Nenhum apoio aos militares

     Organizações de trabalhadores e de esquerda não devem dar qualquer apoio a este regime militar, que nunca teve um caráter progressivo. Os militares removeram Mursi não apenas para defender seus próprios privilégios e interesses, mas também para cortar o movimento de massas anti-Mursi que estava crescendo, que poderia ter levado a um aprofundamento da revolução e um enfraquecimento do Estado capitalista. É por isso que o regime tem sido apoiado pelas potências ocidentais que, como Obama, agora só foi criticando muito suavemente a repressão brutal à oposição.

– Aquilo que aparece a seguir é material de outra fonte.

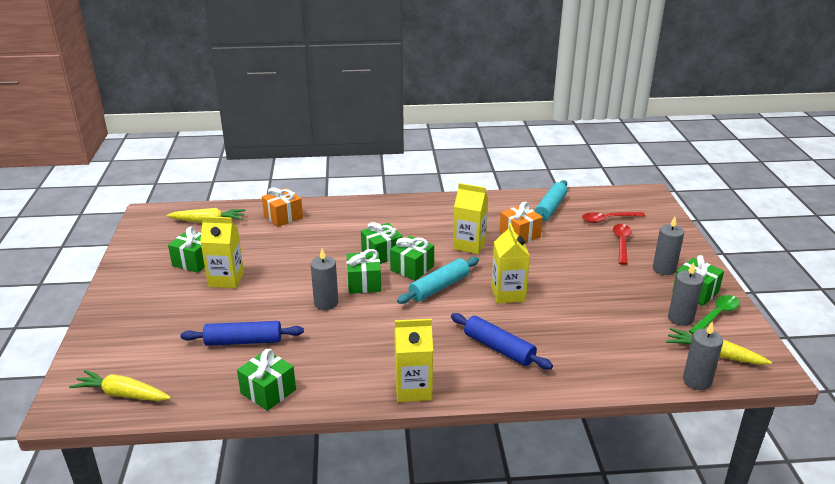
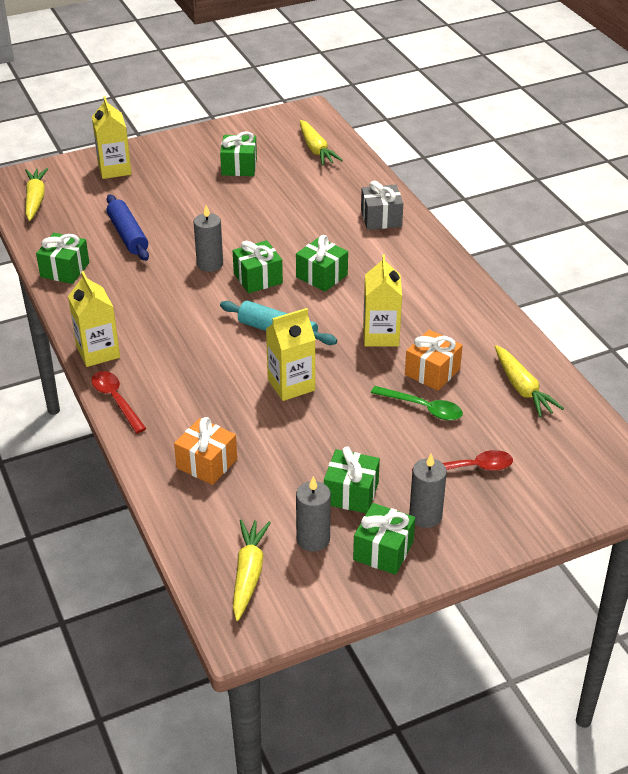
camera: 70 degrees right, 10 degrees up
yellow carton [200,216,244,288] -> yellow carton moved to [92,96,132,179]
orange gift [262,187,303,227] -> orange gift moved to [174,417,237,485]
green gift [390,236,434,281] -> green gift moved to [324,446,380,513]
blue rolling pin [451,313,553,370] -> none
turquoise rolling pin [534,180,567,221] -> yellow carrot [495,345,564,417]
red spoon [582,212,645,223] -> red spoon moved to [91,371,147,433]
grey candle [683,322,723,390] -> none
green spoon [689,295,740,334] -> green spoon moved to [371,386,463,421]
none -> grey gift [361,181,403,230]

     Em eventos tumultuosos como estes, o movimento dos trabalhadores e revolução precisa de mais clareza do que nunca. Desde a derrubada de Mubarak em fevereiro de 2011, o CIT tem defendido que a revolução só poderia ser concluída com sucesso, no interesse do povo trabalhador, se o povo fazer valer seu direito de decidir o futuro do país. Nenhuma confiança deve ser colocado em figuras do regime ou seus amos imperialistas para governar o país ou executar eleições. É necessário eleições imediatas totalmente livres, controladas e garantidas por comitês de massa dos trabalhadores e dos pobres, para uma assembleia constituinte revolucionária que pode decidir o futuro do país.